You can reduce these denials by following a few key practices:

  • Review your coding often to catch mistakes, follow the right standards, and fix errors before sending claims. This helps prevent denials.
  • Make sure coders and billing staff know the latest rules about bundled services, modifiers, and payer requirements. Ongoing training keeps everyone accurate.
  • Every insurance payer may have different rules about what can be billed separately. Check their policies before submitting claims.
  • Detailed clinical notes explaining why each service was necessary to help support your billing. Clear records reduce mistakes and make appeals easier if needed.

Final Words

Understanding and managing CO 97 denials is very important for keeping your medical billing process smooth and accurate. These denials usually happen because of bundled services, wrong use of modifiers, or missing documentation.

By learning common mistakes and following best practices like doing regular audits, training your staff, following payer rules, and keeping good documentation you can reduce denials and get paid faster.

Accurate billing helps your practice stay financially healthy and avoids delays in payments. 

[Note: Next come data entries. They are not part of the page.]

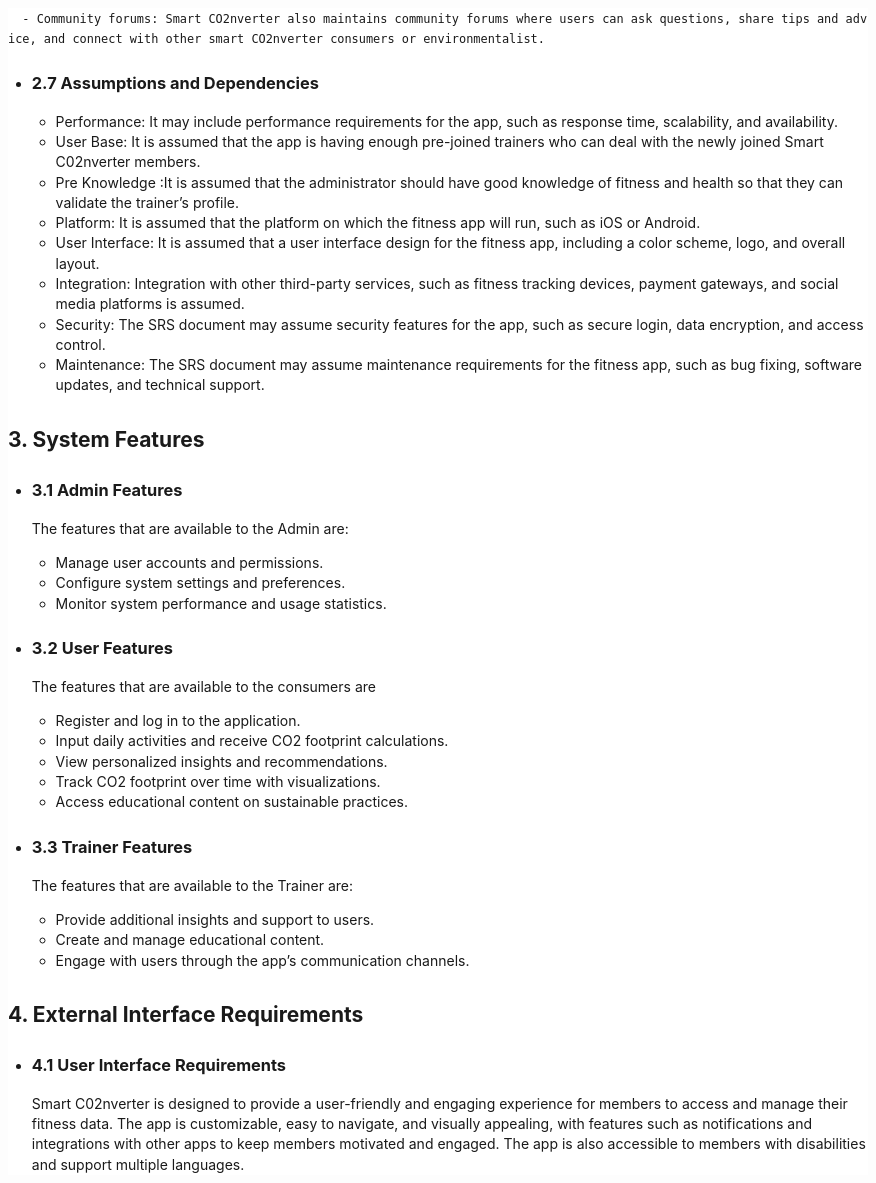       - Community forums: Smart CO2nverter also maintains community forums where users can ask questions, share tips and advice, and connect with other smart CO2nverter consumers or environmentalist.

   -  ### **2.7 Assumptions and Dependencies**
    
       -  Performance: It may include performance requirements for the  app, such as response time, scalability, and availability.
       -  User Base: It is assumed that the app is having enough pre-joined trainers who can deal with the newly joined Smart C02nverter members.
       -  Pre Knowledge :It is assumed that the administrator should have good knowledge of fitness and health so that they can validate the trainer’s profile.
       -  Platform: It is assumed that the platform on which the fitness app will run, such as iOS or Android.
       -  User Interface: It is assumed that a user interface design for the fitness app, including a color scheme, logo, and overall layout.
       -  Integration: Integration with other third-party services, such as fitness tracking devices, payment gateways, and social media platforms is assumed.
       -  Security: The SRS document may assume security features for the app, such as secure login, data encryption, and access control.
       -  Maintenance: The SRS document may assume maintenance requirements for the fitness app, such as bug fixing, software updates, and technical support.



## 3. System Features

   - ### **3.1 Admin Features**

      The features that are available to the Admin are:  

      -   Manage user accounts and permissions.
      -   Configure system settings and preferences.
      -   Monitor system performance and usage statistics.

   - ### **3.2 User Features**

      The features that are available to the consumers are  

      -   Register and log in to the application.
      -   Input daily activities and receive CO2 footprint calculations.
      -   View personalized insights and recommendations.
      -   Track CO2 footprint over time with visualizations.
      -   Access educational content on sustainable practices.
  
   - ### **3.3 Trainer Features**

      The features that are available to the Trainer are:  

      -   Provide additional insights and support to users.
      -   Create and manage educational content.
      -   Engage with users through the app’s communication channels.

## 4. External Interface Requirements
   - ### **4.1 User Interface Requirements**
   
      Smart C02nverter is designed to provide a user-friendly and engaging experience for members to access and manage their fitness data. The app is customizable, easy to navigate, and visually appealing, with features such as notifications and integrations with other apps to keep members motivated and engaged. The app is also accessible to members with disabilities and support multiple languages.
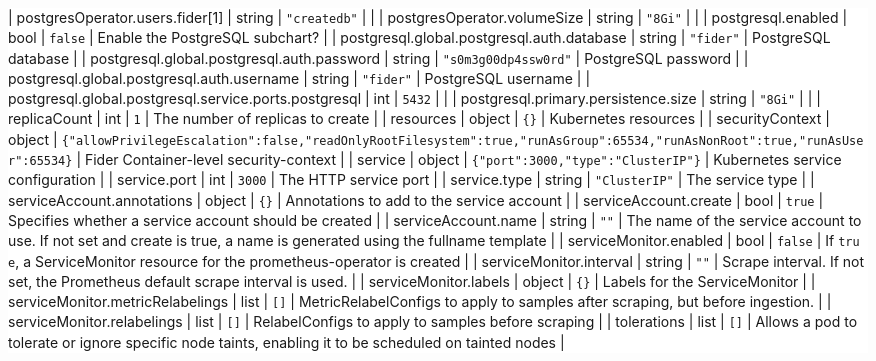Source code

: | postgresOperator.users.fider[1] | string | `"createdb"` |  |
| postgresOperator.volumeSize | string | `"8Gi"` |  |
| postgresql.enabled | bool | `false` | Enable the PostgreSQL subchart? |
| postgresql.global.postgresql.auth.database | string | `"fider"` | PostgreSQL database |
| postgresql.global.postgresql.auth.password | string | `"s0m3g00dp4ssw0rd"` | PostgreSQL password |
| postgresql.global.postgresql.auth.username | string | `"fider"` | PostgreSQL username |
| postgresql.global.postgresql.service.ports.postgresql | int | `5432` |  |
| postgresql.primary.persistence.size | string | `"8Gi"` |  |
| replicaCount | int | `1` | The number of replicas to create |
| resources | object | `{}` | Kubernetes resources |
| securityContext | object | `{"allowPrivilegeEscalation":false,"readOnlyRootFilesystem":true,"runAsGroup":65534,"runAsNonRoot":true,"runAsUser":65534}` | Fider Container-level security-context |
| service | object | `{"port":3000,"type":"ClusterIP"}` | Kubernetes service configuration |
| service.port | int | `3000` | The HTTP service port |
| service.type | string | `"ClusterIP"` | The service type |
| serviceAccount.annotations | object | `{}` | Annotations to add to the service account |
| serviceAccount.create | bool | `true` | Specifies whether a service account should be created |
| serviceAccount.name | string | `""` | The name of the service account to use. If not set and create is true, a name is generated using the fullname template |
| serviceMonitor.enabled | bool | `false` | If `true`, a ServiceMonitor resource for the prometheus-operator is created |
| serviceMonitor.interval | string | `""` | Scrape interval. If not set, the Prometheus default scrape interval is used. |
| serviceMonitor.labels | object | `{}` | Labels for the ServiceMonitor |
| serviceMonitor.metricRelabelings | list | `[]` | MetricRelabelConfigs to apply to samples after scraping, but before ingestion. |
| serviceMonitor.relabelings | list | `[]` | RelabelConfigs to apply to samples before scraping |
| tolerations | list | `[]` | Allows a pod to tolerate or ignore specific node taints, enabling it to be scheduled on tainted nodes |
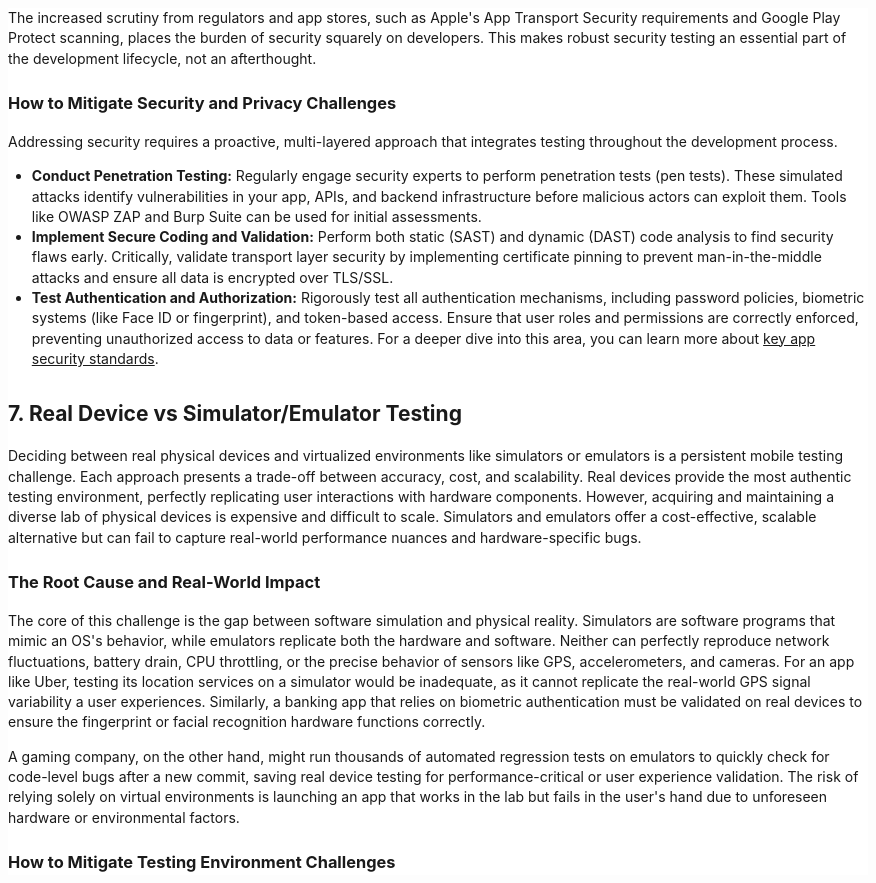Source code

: The increased scrutiny from regulators and app stores, such as Apple's App Transport Security requirements and Google Play Protect scanning, places the burden of security squarely on developers. This makes robust security testing an essential part of the development lifecycle, not an afterthought.

### How to Mitigate Security and Privacy Challenges

Addressing security requires a proactive, multi-layered approach that integrates testing throughout the development process.

*   **Conduct Penetration Testing:** Regularly engage security experts to perform penetration tests (pen tests). These simulated attacks identify vulnerabilities in your app, APIs, and backend infrastructure before malicious actors can exploit them. Tools like OWASP ZAP and Burp Suite can be used for initial assessments.
*   **Implement Secure Coding and Validation:** Perform both static (SAST) and dynamic (DAST) code analysis to find security flaws early. Critically, validate transport layer security by implementing certificate pinning to prevent man-in-the-middle attacks and ensure all data is encrypted over TLS/SSL.
*   **Test Authentication and Authorization:** Rigorously test all authentication mechanisms, including password policies, biometric systems (like Face ID or fingerprint), and token-based access. Ensure that user roles and permissions are correctly enforced, preventing unauthorized access to data or features. For a deeper dive into this area, you can learn more about [key app security standards](https://codepushgo.com/blog/app-security-standards/).

## 7. Real Device vs Simulator/Emulator Testing

Deciding between real physical devices and virtualized environments like simulators or emulators is a persistent mobile testing challenge. Each approach presents a trade-off between accuracy, cost, and scalability. Real devices provide the most authentic testing environment, perfectly replicating user interactions with hardware components. However, acquiring and maintaining a diverse lab of physical devices is expensive and difficult to scale. Simulators and emulators offer a cost-effective, scalable alternative but can fail to capture real-world performance nuances and hardware-specific bugs.

### The Root Cause and Real-World Impact

The core of this challenge is the gap between software simulation and physical reality. Simulators are software programs that mimic an OS's behavior, while emulators replicate both the hardware and software. Neither can perfectly reproduce network fluctuations, battery drain, CPU throttling, or the precise behavior of sensors like GPS, accelerometers, and cameras. For an app like Uber, testing its location services on a simulator would be inadequate, as it cannot replicate the real-world GPS signal variability a user experiences. Similarly, a banking app that relies on biometric authentication must be validated on real devices to ensure the fingerprint or facial recognition hardware functions correctly.

A gaming company, on the other hand, might run thousands of automated regression tests on emulators to quickly check for code-level bugs after a new commit, saving real device testing for performance-critical or user experience validation. The risk of relying solely on virtual environments is launching an app that works in the lab but fails in the user's hand due to unforeseen hardware or environmental factors.

### How to Mitigate Testing Environment Challenges
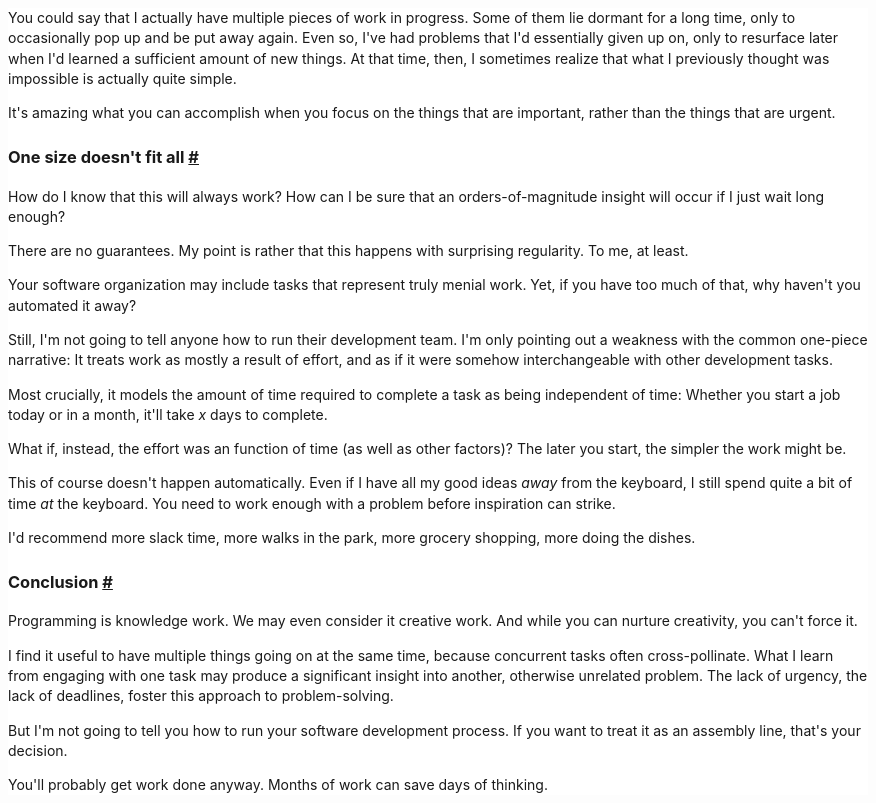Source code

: You could say that I actually have multiple pieces of work in progress. Some of them lie dormant for a long time, only to occasionally pop up and be put away again. Even so, I've had problems that I'd essentially given up on, only to resurface later when I'd learned a sufficient amount of new things. At that time, then, I sometimes realize that what I previously thought was impossible is actually quite simple.

It's amazing what you can accomplish when you focus on the things that are important, rather than the things that are urgent.

### One size doesn't fit all [#](https://blog.ploeh.dk/2025/02/17/in-defence-of-multiple-wip/#216b1e2dee074e249ad8044a6ad88a97)

How do I know that this will always work? How can I be sure that an orders-of-magnitude insight will occur if I just wait long enough?

There are no guarantees. My point is rather that this happens with surprising regularity. To me, at least.

Your software organization may include tasks that represent truly menial work. Yet, if you have too much of that, why haven't you automated it away?

Still, I'm not going to tell anyone how to run their development team. I'm only pointing out a weakness with the common one-piece narrative: It treats work as mostly a result of effort, and as if it were somehow interchangeable with other development tasks.

Most crucially, it models the amount of time required to complete a task as being independent of time: Whether you start a job today or in a month, it'll take _x_ days to complete.

What if, instead, the effort was an function of time (as well as other factors)? The later you start, the simpler the work might be.

This of course doesn't happen automatically. Even if I have all my good ideas _away_ from the keyboard, I still spend quite a bit of time _at_ the keyboard. You need to work enough with a problem before inspiration can strike.

I'd recommend more slack time, more walks in the park, more grocery shopping, more doing the dishes.

### Conclusion [#](https://blog.ploeh.dk/2025/02/17/in-defence-of-multiple-wip/#ea87f59e4b014bb4861e71d8b6264394)

Programming is knowledge work. We may even consider it creative work. And while you can nurture creativity, you can't force it.

I find it useful to have multiple things going on at the same time, because concurrent tasks often cross-pollinate. What I learn from engaging with one task may produce a significant insight into another, otherwise unrelated problem. The lack of urgency, the lack of deadlines, foster this approach to problem-solving.

But I'm not going to tell you how to run your software development process. If you want to treat it as an assembly line, that's your decision.

You'll probably get work done anyway. Months of work can save days of thinking.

Take action now: review your billing process, train your team, and contact HMS Group Inc for expert help in preventing CO 97 denials and improving your billing.

FAQs

What is CO 97 denial code?

CO 97 denial code indicates that a service billed is considered part of another procedure and is not separately reimbursable. It is typically associated with bundled services.

What is the most common CO 97 denial code reason?

The most common reason is billing services separately that are already included in a primary procedure under bundling guidelines.

How do you fix a CO 97 denial?

To fix a CO 97 denial, review the claim to determine if the service was incorrectly unbundled. If appropriate, apply the correct modifier and resubmit the claim with proper documentation. If the denial is incorrect, an appeal may be submitted with supporting evidence.

Does Medicare use CO-97 denial code?

Yes, Medicare uses the CO-97 denial code, particularly in relation to bundling rules such as those defined under the National Correct Coding Initiative (NCCI).